Die Forscher haben demnach für die Studie „erstmals detaillierte Todesursachendaten für 228 Regionen in sieben europäischen Ländern untersucht“. Lagen Männer noch Mitte der 1990er Jahre bei der Lebenserwartung mehr als sieben Jahre hinter Frauen zurück, so verringerte sich dieser Unterschied in den vergangenen Jahrzehnten auf weniger als fünfeinhalb Jahre.
Ländliche Regionen hinken hinter
In Süddeutschland, Dänemark und der Schweiz waren die Differenzen der Lebenserwartung mit teils weniger als vier Jahren besonders gering. Ganz vorne mit nur 3,3 Jahren Abstand lag die Nordwestschweiz mit Basel und Umland, dicht gefolgt von München und Umgebung mit 3,5 Jahren. In Teilen von Ostdeutschland, Tschechien, der Slowakei und Frankreich waren die Unterschiede der Lebenserwartung zwischen Männern und Frauen mit sechs und mehr Jahren dagegen etwa doppelt so groß.
Die Forscher beobachten auch größere Rückstände von Männern auf dem Land als in der Stadt. „Florierende Großstädte ziehen durch gute Jobmöglichkeiten eher gesunde und qualifizierte Bevölkerungsgruppen an, während strukturschwache Regionen weniger attraktiv für diese Menschen sind“, so Markus Sauerberg vom BiB. Das trage dazu bei, „dass in großen Städten oft eine vergleichsweise niedrige Sterblichkeit mit geringen Geschlechterunterschieden beobachtet wird“.
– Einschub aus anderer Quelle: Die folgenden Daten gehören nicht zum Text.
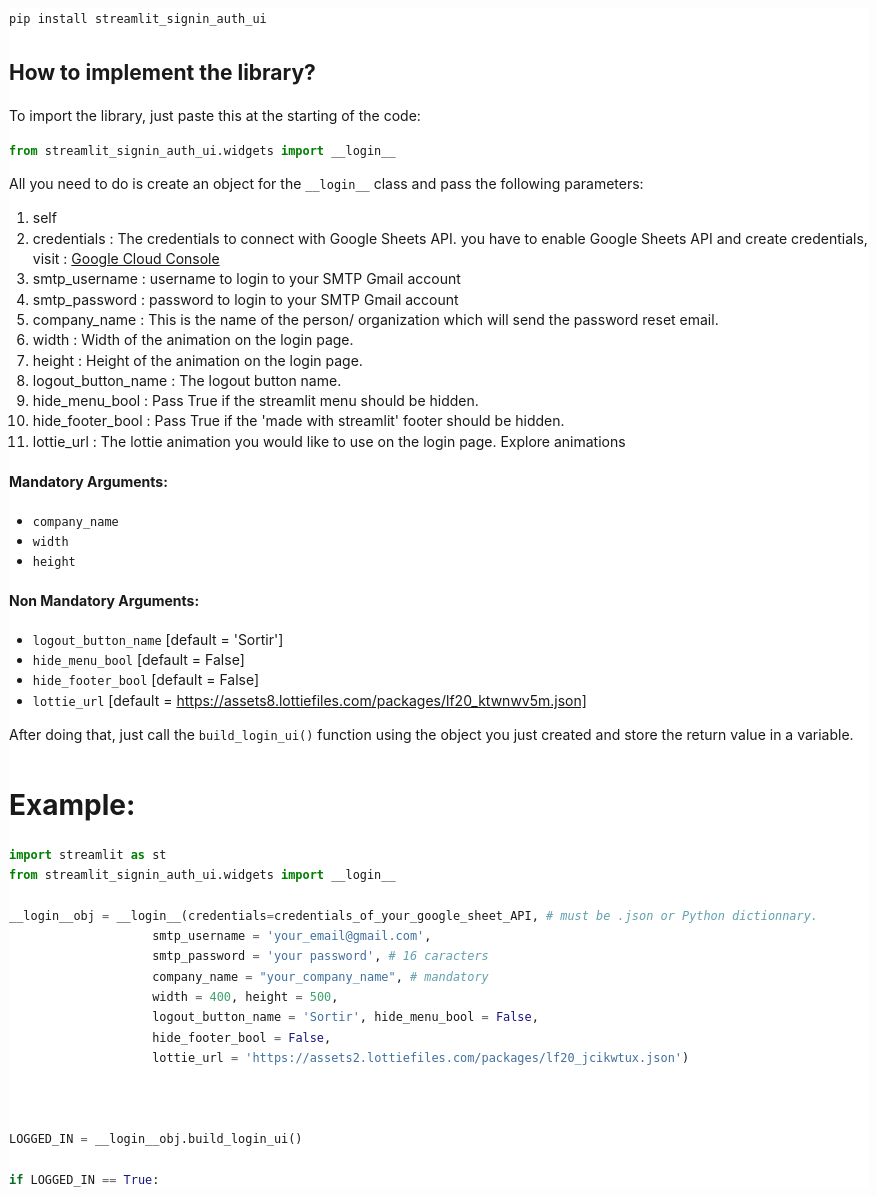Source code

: 
```python
pip install streamlit_signin_auth_ui
```

## How to implement the library?

To import the library, just paste this at the starting of the code:
```python
from streamlit_signin_auth_ui.widgets import __login__
```

All you need to do is create an object for the ```__login__``` class and pass the following parameters:

1. self
2. credentials : The credentials to connect with Google Sheets API.
    you have to enable Google Sheets API and create credentials, visit : [Google Cloud Console](https://console.cloud.google.com/)
4. smtp_username : username to login to your SMTP Gmail account
5. smtp_password : password to login to your SMTP Gmail account
6. company_name : This is the name of the person/ organization which will send the password reset email.
7. width : Width of the animation on the login page.
8. height : Height of the animation on the login page.
9. logout_button_name : The logout button name.
10. hide_menu_bool : Pass True if the streamlit menu should be hidden.
11. hide_footer_bool : Pass True if the 'made with streamlit' footer should be hidden.
12. lottie_url : The lottie animation you would like to use on the login page. Explore animations
        
#### Mandatory Arguments:
* ```company_name```
* ```width```
* ```height```

#### Non Mandatory Arguments:
* ```logout_button_name```     [default = 'Sortir']
* ```hide_menu_bool```         [default = False]
* ```hide_footer_bool```       [default = False]
* ```lottie_url```             [default = https://assets8.lottiefiles.com/packages/lf20_ktwnwv5m.json]

After doing that, just call the ```build_login_ui()``` function using the object you just created and store the return value in a variable.

# Example:
```python
import streamlit as st
from streamlit_signin_auth_ui.widgets import __login__

__login__obj = __login__(credentials=credentials_of_your_google_sheet_API, # must be .json or Python dictionnary.
                    smtp_username = 'your_email@gmail.com',
                    smtp_password = 'your password', # 16 caracters
                    company_name = "your_company_name", # mandatory
                    width = 400, height = 500,
                    logout_button_name = 'Sortir', hide_menu_bool = False,
                    hide_footer_bool = False,
                    lottie_url = 'https://assets2.lottiefiles.com/packages/lf20_jcikwtux.json')



LOGGED_IN = __login__obj.build_login_ui()

if LOGGED_IN == True:
```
Auch ungesundes Verhalten könne ein Grund für eine niedrigere Lebenserwartung sein. Im 20. Jahrhundert war demnach das unter Männern weit verbreitete Rauchen ein wesentlicher Grund, dass ihre Lebenserwartung langsamer stieg als bei Frauen. Auch arbeiteten Männer lange Zeit länger und waren so mehr Gesundheitsrisiken im Job ausgesetzt.
Rollenbilder ändern sich
Inzwischen lassen mehr Herzschrittmacher gerade Männer länger leben. Zudem ebbe bei ihnen die raucherbedingte Sterblichkeit bereits ab, während sie bei Frauen weiter steige, weil sie erst seit den 1960er Jahren verstärkt mit dem Rauchen begonnen hätten. Zudem schrumpften die Unterschiede der Geschlechter bei jobbedingten Gesundheitsrisiken, weil Frauen häufiger arbeiteten.
„Wie die Ergebnisse anderer Studien zeigen, kann nur ein kleiner Teil der Unterschiede zwischen Männern und Frauen auf biologische Unterschiede zwischen den Geschlechtern zurückgeführt werden. Der größere Teil ist vom Lebensstil sowie von der Vorbeugung und Früherkennung von Krankheiten abhängig“, so das BiB.
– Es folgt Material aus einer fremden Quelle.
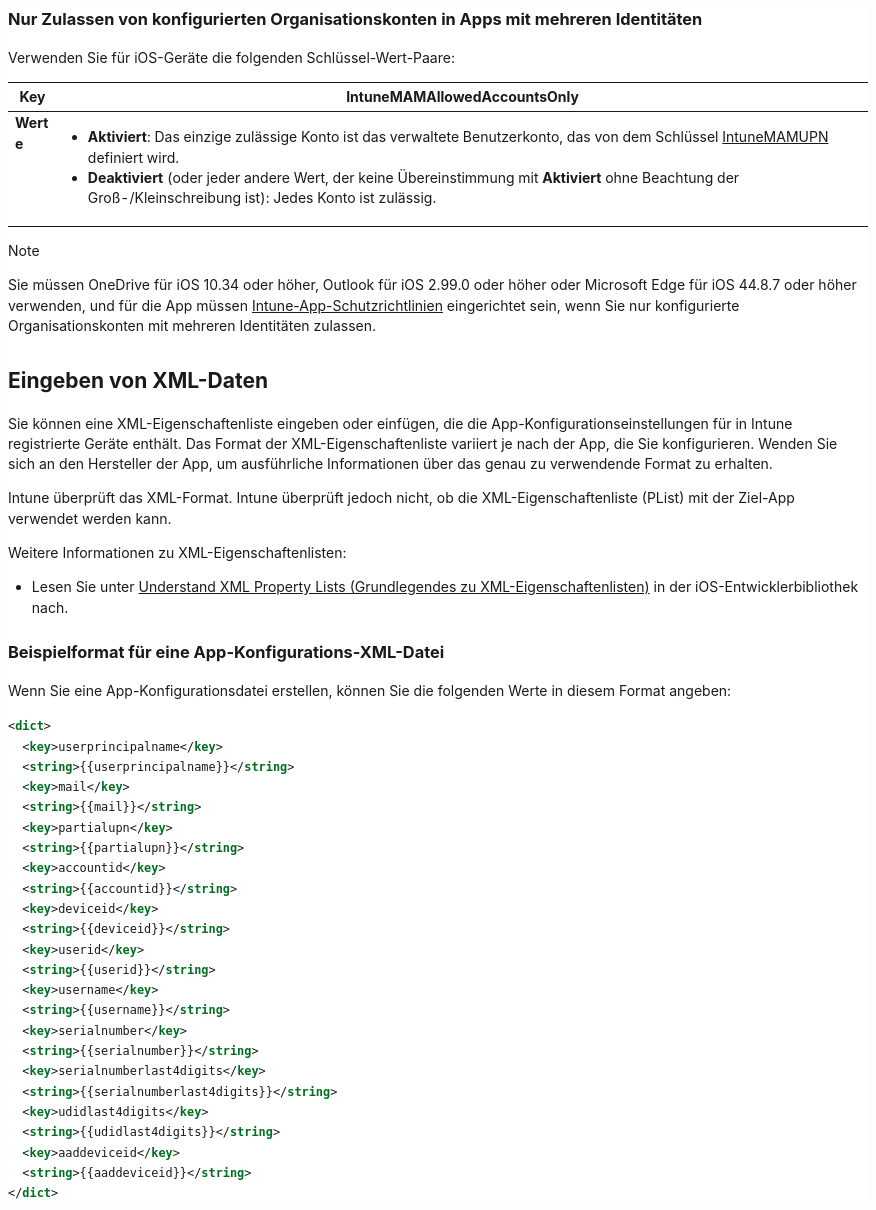 ### <a name="allow-only-configured-organization-accounts-in-multi-identity-apps"></a>Nur Zulassen von konfigurierten Organisationskonten in Apps mit mehreren Identitäten 

Verwenden Sie für iOS-Geräte die folgenden Schlüssel-Wert-Paare:

| **Key** | IntuneMAMAllowedAccountsOnly |
|--------|-------------------------------------------------------------------------------------------------------------------------------------------------------------------------------------------------------------------------------|
| **Werte** | <ul><li>**Aktiviert**: Das einzige zulässige Konto ist das verwaltete Benutzerkonto, das von dem Schlüssel [IntuneMAMUPN](data-transfer-between-apps-manage-ios.md#configure-user-upn-setting-for-microsoft-intune-or-third-party-emm) definiert wird.</li><li>**Deaktiviert** (oder jeder andere Wert, der keine Übereinstimmung mit **Aktiviert** ohne Beachtung der Groß-/Kleinschreibung ist): Jedes Konto ist zulässig.</li></ul> |.

   > [!NOTE]
   > Sie müssen OneDrive für iOS 10.34 oder höher, Outlook für iOS 2.99.0 oder höher oder Microsoft Edge für iOS 44.8.7 oder höher verwenden, und für die App müssen [Intune-App-Schutzrichtlinien](app-protection-policy.md) eingerichtet sein, wenn Sie nur konfigurierte Organisationskonten mit mehreren Identitäten zulassen.

## <a name="enter-xml-data"></a>Eingeben von XML-Daten

Sie können eine XML-Eigenschaftenliste eingeben oder einfügen, die die App-Konfigurationseinstellungen für in Intune registrierte Geräte enthält. Das Format der XML-Eigenschaftenliste variiert je nach der App, die Sie konfigurieren. Wenden Sie sich an den Hersteller der App, um ausführliche Informationen über das genau zu verwendende Format zu erhalten.

Intune überprüft das XML-Format. Intune überprüft jedoch nicht, ob die XML-Eigenschaftenliste (PList) mit der Ziel-App verwendet werden kann.

Weitere Informationen zu XML-Eigenschaftenlisten:

- Lesen Sie unter [Understand XML Property Lists (Grundlegendes zu XML-Eigenschaftenlisten)](https://developer.apple.com/library/ios/documentation/Cocoa/Conceptual/PropertyLists/UnderstandXMLPlist/UnderstandXMLPlist.html) in der iOS-Entwicklerbibliothek nach.

### <a name="example-format-for-an-app-configuration-xml-file"></a>Beispielformat für eine App-Konfigurations-XML-Datei

Wenn Sie eine App-Konfigurationsdatei erstellen, können Sie die folgenden Werte in diesem Format angeben:

```xml
<dict>
  <key>userprincipalname</key>
  <string>{{userprincipalname}}</string>
  <key>mail</key>
  <string>{{mail}}</string>
  <key>partialupn</key>
  <string>{{partialupn}}</string>
  <key>accountid</key>
  <string>{{accountid}}</string>
  <key>deviceid</key>
  <string>{{deviceid}}</string>
  <key>userid</key>
  <string>{{userid}}</string>
  <key>username</key>
  <string>{{username}}</string>
  <key>serialnumber</key>
  <string>{{serialnumber}}</string>
  <key>serialnumberlast4digits</key>
  <string>{{serialnumberlast4digits}}</string>
  <key>udidlast4digits</key>
  <string>{{udidlast4digits}}</string>
  <key>aaddeviceid</key>
  <string>{{aaddeviceid}}</string>
</dict>
```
Diese Aspekte könnten durch eigenes Verhalten und die Gesellschaft beeinflusst werden. „Wie die Rollen von Männern und Frauen im Privatleben, Beruf und Krisensituationen gesellschaftlich gesehen werden, hat erheblichen Einfluss auf die Geschlechterunterschiede in der Sterblichkeit“, so Sebastian Klüsener, Mitautor der Studie. Wenn sich Rollenbilder annäherten, glichen sich tendenziell auch die Unterschiede der Sterblichkeit von Männern und Frauen an.